The new English Premier League (EPL) will feature two, as yet unnamed, overseas teams, in addition to England's 18 first-class counties, playing in two divisions of 10.
The existing Pro-40 competition, a 40 overs per side event, will end in 2009 and be replaced in 2010 by a Twenty20 League which will incorporate all 18 counties. This competition will be played primarily on Friday nights in July and August.
Plans were agreed at a board meeting on Tuesday.
An ECB statement added the Twenty20 League would be the qualifying tournament for the multi-million dollar Champions League, the inaugural edition of which takes place later this year and features the world's leading domestic Twenty20 sides.
The board's announcement put paid to the proposal put forward by MCC chief executive Keith Bradshaw and Surrey chairman David Stewart which envisaged a nine-team tournament similar to the lucrative Indian Premier League.
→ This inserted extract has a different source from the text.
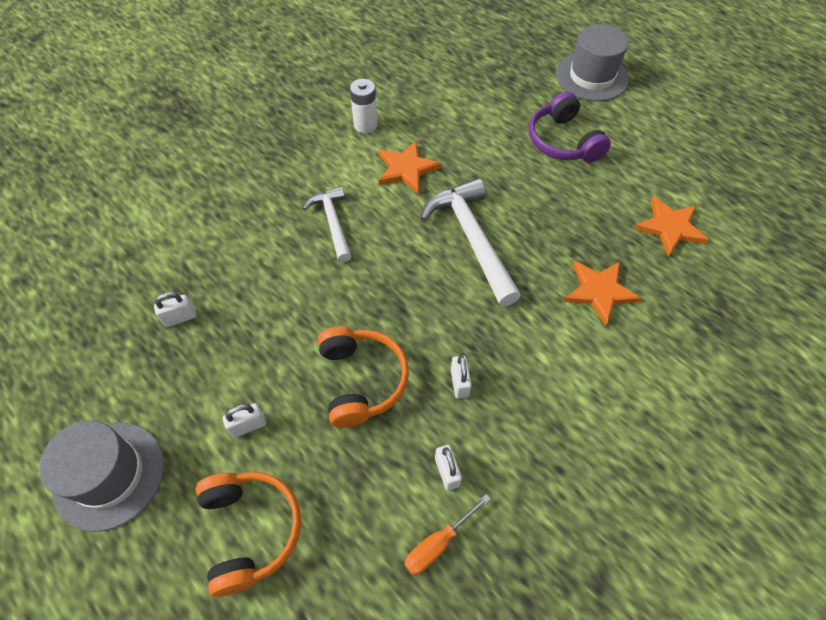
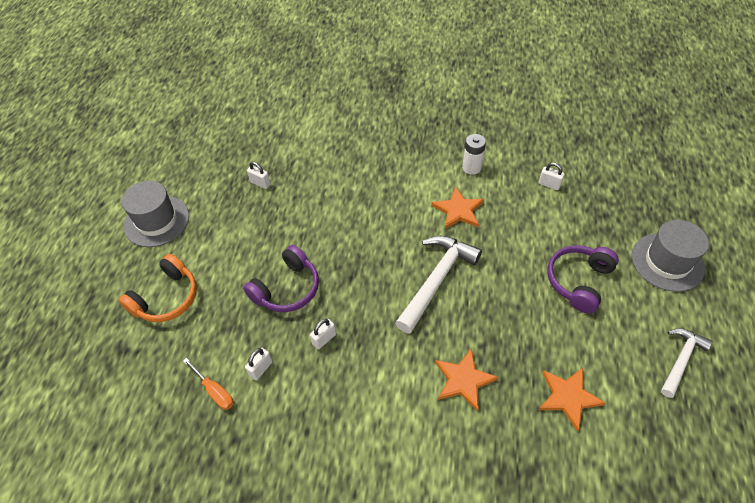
camera: 55 degrees right, 5 degrees down
(248, 426) = (221, 256): white padlock -> white padlock (549, 184)
(333, 222) = (381, 203): white hammer -> white hammer (681, 360)
(361, 380) = (287, 288): orange headphones -> purple headphones
(438, 543) = (215, 391): orange screwdriver -> orange screwdriver turned 150 degrees counterclockwise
However, the ECB said the EPL would incorporate "elements" of the duo's plans, which did feature Friday night matches.
The board also agreed the 2010 season would, as happens at present, include a 50 over competition and aimed at a schedule which allowed for 16 County Championship matches to be played in a two division structure.
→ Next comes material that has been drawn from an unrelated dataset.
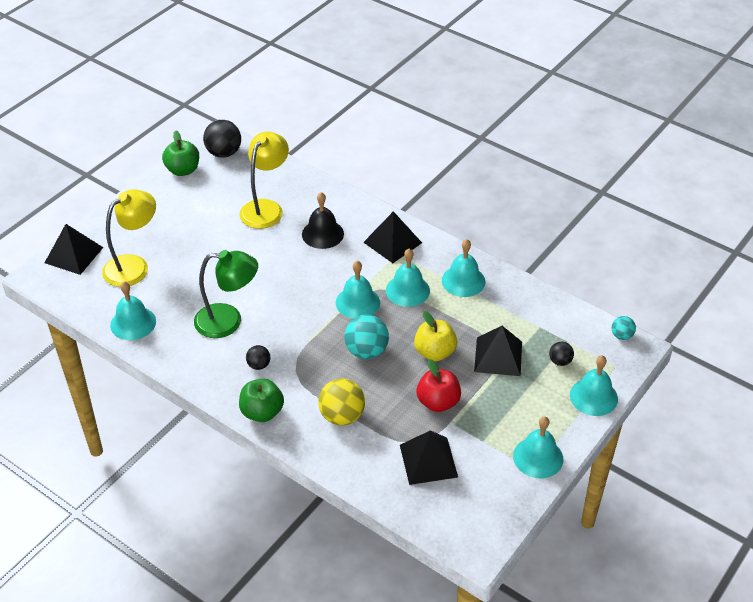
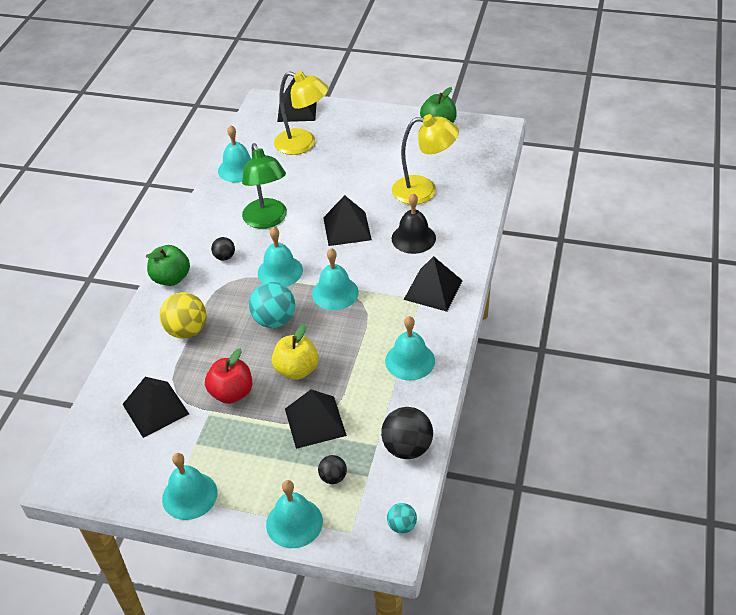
camera: 70 degrees right, 0 degrees up
(224, 153) = (479, 139): black ball -> black ball (407, 448)
(280, 271) = (347, 228): none -> black pyramid
(407, 290) = (371, 322): turquoise bell -> turquoise bell (280, 271)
The EPL will be staged in June with the Twenty20 League being played in July, August and September.
ECB chairman Giles Clarke said: "I am delighted the board unanimously supported these creative proposals... we have already received enormous broadcast and sponsor interest from around the world which was reported to the board by the chief executive, David Collier."
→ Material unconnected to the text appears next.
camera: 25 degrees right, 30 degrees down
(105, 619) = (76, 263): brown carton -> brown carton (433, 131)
Stewart added: "These are extremely exciting and satisfying proposals for the future of domestic cricket in England and Wales. They incorporate some excellent ideas and Keith Bradshaw and I were delighted to be able to submit our ideas as part of the decision making process."
The ECB's statement added Collier would be having further talks with parties identified by Bradshaw and Stewart as being interested in the EPL.